Let's be honest: sweatpants and white sneakers might get you some looks. Well, not "might" - they will. And I'm not going to sit here and tell you that the rules dictate no sweatpants. Part of travelling, and adventuring, is defying rules. Wear what you want, but bear in mind that Paris's penchant for fashion is not an elite party that you aren't invited to. So join in.


Beware the Star Trek lens flare. It's at large.


Lastly, and probably most importantly, give Paris your time.

No two-day rush-arounds. Don't "spend a day in Paris". Wait, gather your money, set aside your time, and live it. The French aren't fussy eaters, and they aren't speedy eaters either: French dinners often take hours, beginning in the early evening and stretching out into the small hours of the morning (the Spanish and Italians court similar traditions). Afternoon tea can take all afternoon, and nobody expects you to grab a cup and gulp it down, or even to take your coffee to go. If you sit down in a coffee shop, you are down. There's no limit (no rule!) for how long you're allowed to sit there, as long as you order at least one thing per hour. Amy Plum explains this lovingly - the idea that you're renting your table, and while you're renting it, it belongs to you.

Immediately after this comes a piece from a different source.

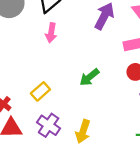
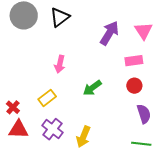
pink arrow: (51, 33) -> (60, 64), moved

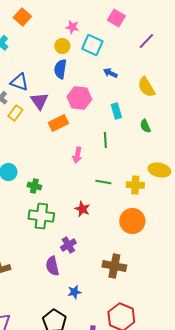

Time is of incredible value in Paris, and in great European cities in general. Nobody expects you to rush around (though if you do, it's okay, because European cities are so small that we're used to going everywhere on foot. This is why Europeans have two walking speeds: breakneck or grandfatherly. We're either chilling out, or booking it across the city to work).

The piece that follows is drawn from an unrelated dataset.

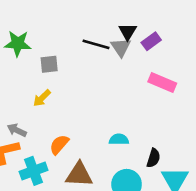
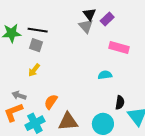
black line: (96, 44) -> (38, 30), moved
gray square: (49, 64) -> (36, 45), turned 32
cyan semicircle: (119, 139) -> (105, 75), moved

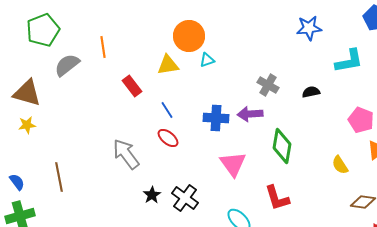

Don't barge around the city; if you miss your train, there's another one. Don't scream your coffee order; the guy making your cappuccino is European, and if he's not at breakneck, then he's moving at his grandfatherly pace. And that's okay. Don't rush by the glorious things that there are to see; stop, breathe them in, taste the air. Look at the gaps between cobblestones, and the rivets that hold together the Tour Eiffel. Look beyond the art and at the Louvre itself. The way it's been constructed, and has stood for centuries, looked at by millions of eyes. Europe didn't battle through Rome and the Reformation and Napoleon and two world wars to be rushed around, glanced at, taken like a shot of espresso. 

HYOH. But remember that time is of the essence. Not in the way you might think.